Who runs Britain? In the windowless lecture halls and Escher-esque stairwells of City University in London, a group of political renegades put down their cloth bags, scratched their facial hair and plotted their next assault.
Welcome to the first annual conference of the Social Liberal Forum – the home of "proper" Liberal Democrats. Not the quasi-Tory, Oxbridge-educated, Orange Bookers such as Nick Clegg, David Laws and Danny Alexander. It's the lefty lot who despise the Tories more than sandals in a downpour.
Its director, Mark Blackburn, insists they are not "anti-coalition", nor are they the nutty fringe of the party. "We are trying to make sure that mainstream liberal values continue to be shown in mainstream party policy." By mainstream he means social democratic.
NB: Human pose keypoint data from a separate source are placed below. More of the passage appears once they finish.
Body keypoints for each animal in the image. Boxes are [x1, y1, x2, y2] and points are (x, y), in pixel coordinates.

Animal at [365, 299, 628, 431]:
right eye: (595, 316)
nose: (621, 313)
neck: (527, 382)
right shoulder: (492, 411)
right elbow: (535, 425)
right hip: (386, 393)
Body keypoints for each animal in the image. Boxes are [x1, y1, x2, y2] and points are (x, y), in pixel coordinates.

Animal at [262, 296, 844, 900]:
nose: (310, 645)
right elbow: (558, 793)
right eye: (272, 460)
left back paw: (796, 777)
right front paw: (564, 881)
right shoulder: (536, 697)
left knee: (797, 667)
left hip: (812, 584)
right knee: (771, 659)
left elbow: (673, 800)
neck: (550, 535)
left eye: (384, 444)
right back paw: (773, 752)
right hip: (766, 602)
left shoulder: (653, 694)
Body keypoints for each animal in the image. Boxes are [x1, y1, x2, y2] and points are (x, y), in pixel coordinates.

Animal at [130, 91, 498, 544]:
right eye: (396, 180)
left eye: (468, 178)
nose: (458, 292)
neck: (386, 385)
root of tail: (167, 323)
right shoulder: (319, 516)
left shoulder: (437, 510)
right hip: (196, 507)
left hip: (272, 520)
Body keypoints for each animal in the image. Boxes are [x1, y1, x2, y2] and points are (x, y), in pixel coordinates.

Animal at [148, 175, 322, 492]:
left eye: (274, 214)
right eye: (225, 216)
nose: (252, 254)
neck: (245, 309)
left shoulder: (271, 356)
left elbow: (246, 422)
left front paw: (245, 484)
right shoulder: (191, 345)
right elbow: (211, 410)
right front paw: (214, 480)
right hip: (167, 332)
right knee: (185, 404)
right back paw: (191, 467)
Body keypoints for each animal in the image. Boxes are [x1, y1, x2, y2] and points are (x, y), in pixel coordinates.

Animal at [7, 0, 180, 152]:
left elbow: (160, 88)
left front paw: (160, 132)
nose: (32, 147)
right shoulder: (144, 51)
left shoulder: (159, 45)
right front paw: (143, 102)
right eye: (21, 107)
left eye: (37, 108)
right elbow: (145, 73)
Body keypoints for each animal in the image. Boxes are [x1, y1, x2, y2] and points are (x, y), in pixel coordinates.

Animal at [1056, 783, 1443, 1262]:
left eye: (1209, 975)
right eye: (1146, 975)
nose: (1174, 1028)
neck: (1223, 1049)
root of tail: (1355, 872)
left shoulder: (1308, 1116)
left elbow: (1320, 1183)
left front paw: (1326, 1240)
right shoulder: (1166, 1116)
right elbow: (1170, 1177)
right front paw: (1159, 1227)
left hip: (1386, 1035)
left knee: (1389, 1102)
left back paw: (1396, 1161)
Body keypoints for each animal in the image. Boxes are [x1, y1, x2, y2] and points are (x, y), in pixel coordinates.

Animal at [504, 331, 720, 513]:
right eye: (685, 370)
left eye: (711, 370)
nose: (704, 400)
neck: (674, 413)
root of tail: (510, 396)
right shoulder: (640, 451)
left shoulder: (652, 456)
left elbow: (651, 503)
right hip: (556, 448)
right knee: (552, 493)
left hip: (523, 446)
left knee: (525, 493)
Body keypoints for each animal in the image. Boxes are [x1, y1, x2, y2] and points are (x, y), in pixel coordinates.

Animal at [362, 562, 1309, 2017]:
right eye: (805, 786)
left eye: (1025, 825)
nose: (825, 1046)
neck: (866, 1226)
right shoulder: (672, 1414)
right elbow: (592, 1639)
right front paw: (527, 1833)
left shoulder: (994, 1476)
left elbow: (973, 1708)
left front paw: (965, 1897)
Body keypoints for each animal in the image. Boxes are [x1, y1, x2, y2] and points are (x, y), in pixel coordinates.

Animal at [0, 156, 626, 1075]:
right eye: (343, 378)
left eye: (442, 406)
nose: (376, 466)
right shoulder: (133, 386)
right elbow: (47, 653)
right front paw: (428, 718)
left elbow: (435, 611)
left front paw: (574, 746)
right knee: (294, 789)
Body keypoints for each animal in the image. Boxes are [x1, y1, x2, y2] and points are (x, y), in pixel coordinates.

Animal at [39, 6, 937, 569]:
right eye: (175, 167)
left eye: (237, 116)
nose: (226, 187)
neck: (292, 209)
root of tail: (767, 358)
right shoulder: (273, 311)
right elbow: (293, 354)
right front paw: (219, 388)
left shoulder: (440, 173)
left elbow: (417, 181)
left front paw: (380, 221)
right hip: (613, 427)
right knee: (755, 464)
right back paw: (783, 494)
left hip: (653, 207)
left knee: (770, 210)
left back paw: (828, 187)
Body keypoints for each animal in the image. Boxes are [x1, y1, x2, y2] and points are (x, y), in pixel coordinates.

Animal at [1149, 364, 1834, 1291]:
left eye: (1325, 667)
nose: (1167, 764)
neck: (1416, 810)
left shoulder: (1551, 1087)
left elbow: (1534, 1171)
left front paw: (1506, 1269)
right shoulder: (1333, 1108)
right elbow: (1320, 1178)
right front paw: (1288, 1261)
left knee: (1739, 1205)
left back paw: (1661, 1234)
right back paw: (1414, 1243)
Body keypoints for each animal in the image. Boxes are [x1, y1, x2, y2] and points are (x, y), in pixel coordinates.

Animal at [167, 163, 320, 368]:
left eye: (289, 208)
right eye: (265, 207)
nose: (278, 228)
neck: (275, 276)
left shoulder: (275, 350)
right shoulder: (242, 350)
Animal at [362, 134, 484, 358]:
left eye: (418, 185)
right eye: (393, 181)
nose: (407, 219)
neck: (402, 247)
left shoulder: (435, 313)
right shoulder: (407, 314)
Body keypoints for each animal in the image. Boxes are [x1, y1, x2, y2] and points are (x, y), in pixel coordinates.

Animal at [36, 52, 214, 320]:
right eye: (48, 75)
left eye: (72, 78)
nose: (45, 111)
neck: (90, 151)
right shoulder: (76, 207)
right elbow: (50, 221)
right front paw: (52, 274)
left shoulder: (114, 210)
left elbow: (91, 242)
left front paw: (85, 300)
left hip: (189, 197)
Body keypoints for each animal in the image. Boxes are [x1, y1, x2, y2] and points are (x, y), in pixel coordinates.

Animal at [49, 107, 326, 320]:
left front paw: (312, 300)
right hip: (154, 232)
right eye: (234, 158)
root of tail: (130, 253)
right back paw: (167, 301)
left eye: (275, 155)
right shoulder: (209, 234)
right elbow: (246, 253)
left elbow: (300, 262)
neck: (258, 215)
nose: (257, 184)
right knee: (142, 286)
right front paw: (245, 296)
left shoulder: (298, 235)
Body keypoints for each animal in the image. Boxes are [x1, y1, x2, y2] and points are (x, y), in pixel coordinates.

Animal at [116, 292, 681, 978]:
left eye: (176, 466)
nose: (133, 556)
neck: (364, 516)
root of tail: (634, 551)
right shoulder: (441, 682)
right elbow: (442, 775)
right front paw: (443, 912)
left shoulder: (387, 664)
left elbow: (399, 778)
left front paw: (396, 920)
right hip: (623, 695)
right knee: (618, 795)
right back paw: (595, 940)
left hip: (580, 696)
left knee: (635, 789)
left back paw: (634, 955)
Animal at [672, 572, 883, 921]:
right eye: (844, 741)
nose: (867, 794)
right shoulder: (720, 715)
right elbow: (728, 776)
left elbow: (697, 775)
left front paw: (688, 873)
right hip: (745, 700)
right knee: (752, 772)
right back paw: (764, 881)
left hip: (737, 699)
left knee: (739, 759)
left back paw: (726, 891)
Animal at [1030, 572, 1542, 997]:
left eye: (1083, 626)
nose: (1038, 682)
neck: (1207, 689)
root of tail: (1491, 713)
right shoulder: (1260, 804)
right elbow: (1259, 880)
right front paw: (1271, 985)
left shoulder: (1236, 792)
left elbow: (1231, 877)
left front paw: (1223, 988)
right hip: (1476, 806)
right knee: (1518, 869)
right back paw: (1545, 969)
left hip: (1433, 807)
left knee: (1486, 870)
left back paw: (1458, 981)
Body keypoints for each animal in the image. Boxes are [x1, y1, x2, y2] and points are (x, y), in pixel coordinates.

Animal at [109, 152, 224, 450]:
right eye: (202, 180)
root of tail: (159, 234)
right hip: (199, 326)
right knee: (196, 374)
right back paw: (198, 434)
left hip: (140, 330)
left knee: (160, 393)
The SLF was the driving force behind the Lib Dems' Sheffield conference motion that triggered the rewriting of the Government's NHS reforms. Next is banking, inequality, housing and tuition fees. They are ready to take on the Tories.
The beard count was moderate. A white goatee, a couple of ginger full facials and some youthful unshaven types. Key demographics were represented. Young tweeters watching their iPhone batteries drain. Spectacles on a chain. Crazy, unkempt hair. One character teamed bulbous black leather trousers with matching waistcoat, bleached hair, earring and a plastic carrier bag.
Two sympathetic ministers had been booked. When Vince Cable, the Business Secretary, arrived there was a smattering of applause as if a pub cricket team had scored a solid single. He insisted he had to be "remorselessly on message these days", but demanded responsible capitalism (bash rich bankers), curbing executive remuneration (pay cuts for the mega-rich) and progressive taxation (tax the rich).
Land and property was "fundamental" to a progressive tax system. Social mobility meant both the poor "going up" and people from privileged backgrounds "coming down". The audience liked that.
Chris Huhne, the Energy Secretary, loves winding up his coalition partners. Yesterday he had in his sights red-tape "zealots" who want to tear up all regulation, good or bad. A lack of regulation meant our roads get dug up 500 times a year by every utility firm in the land. He said the Government's Red Tape Challenge had "mistakenly" given the impression that key laws such as the Climate Change Act were to be scrapped. He said the Lib Dems had to find a place between Labour's "obsession with micro-management and target-setting" and the "fixation with deregulation and scrapping rules" of "right-wing ideologues".
Star turn was Evan Harris, a former doctor and Lib Dem MP who lost his seat last year and has been a menace for the party leadership ever since. He was here to claim "victory" in the battle to rewrite the NHS reforms. He dismissed last week's NHS Future Forum report as "cliché-ridden, trite nonsense" and held out the prospect of further revolts. Gulp.
It is easy to dismiss them all as irrelevant eccentrics. But who else would read the Health and Social Care Bill and spot the contradictions and dangerous consequences? The SLF are determined to make their voice heard (an endeavour hampered yesterday by flat batteries in the stage microphones). A man called Nigel Quenton claimed the Lib Dems were not getting their message on the environment across. Neville Farmer, from Wyre Forest, felt "hoodwinked" about health reform. A woman said public-private partnerships were "modern piracy". And the big policy issue of the day: "Could you turn the air conditioning down? It's like a fridge in here."